AIM OF THE EXERCISE: For this exercise, return the line containing "Here's some advice" and every line after it through the end of the records below, without alteration.

(EXERCISE MATERIAL begins)

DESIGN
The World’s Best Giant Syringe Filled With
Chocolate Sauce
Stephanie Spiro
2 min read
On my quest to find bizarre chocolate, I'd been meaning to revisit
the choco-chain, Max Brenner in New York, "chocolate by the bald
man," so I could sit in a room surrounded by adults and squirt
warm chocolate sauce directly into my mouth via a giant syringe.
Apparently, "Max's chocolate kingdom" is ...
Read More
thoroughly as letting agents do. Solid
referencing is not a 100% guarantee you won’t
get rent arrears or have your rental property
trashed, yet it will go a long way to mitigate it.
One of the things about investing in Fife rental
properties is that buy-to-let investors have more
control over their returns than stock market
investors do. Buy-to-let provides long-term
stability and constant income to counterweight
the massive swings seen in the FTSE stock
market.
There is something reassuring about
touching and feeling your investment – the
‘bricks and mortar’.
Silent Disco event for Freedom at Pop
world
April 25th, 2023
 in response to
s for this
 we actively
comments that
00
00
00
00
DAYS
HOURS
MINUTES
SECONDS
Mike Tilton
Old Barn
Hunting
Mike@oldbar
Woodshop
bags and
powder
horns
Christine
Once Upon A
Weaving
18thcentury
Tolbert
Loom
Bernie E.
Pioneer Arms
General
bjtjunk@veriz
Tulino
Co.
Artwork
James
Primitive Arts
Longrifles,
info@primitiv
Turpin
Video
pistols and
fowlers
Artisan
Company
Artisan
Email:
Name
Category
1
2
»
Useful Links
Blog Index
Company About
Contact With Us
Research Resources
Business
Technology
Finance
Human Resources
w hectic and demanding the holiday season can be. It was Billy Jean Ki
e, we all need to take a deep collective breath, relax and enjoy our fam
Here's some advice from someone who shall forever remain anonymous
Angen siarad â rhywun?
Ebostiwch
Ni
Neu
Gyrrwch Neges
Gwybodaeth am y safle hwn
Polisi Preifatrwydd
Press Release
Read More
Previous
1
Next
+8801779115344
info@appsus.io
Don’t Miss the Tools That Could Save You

(EXERCISE MATERIAL ends)

REPLY TO THE EXERCISE:
Here's some advice from someone who shall forever remain anonymous
Angen siarad â rhywun?
Ebostiwch
Ni
Neu
Gyrrwch Neges
Gwybodaeth am y safle hwn
Polisi Preifatrwydd
Press Release
Read More
Previous
1
Next
+8801779115344
info@appsus.io
Don’t Miss the Tools That Could Save You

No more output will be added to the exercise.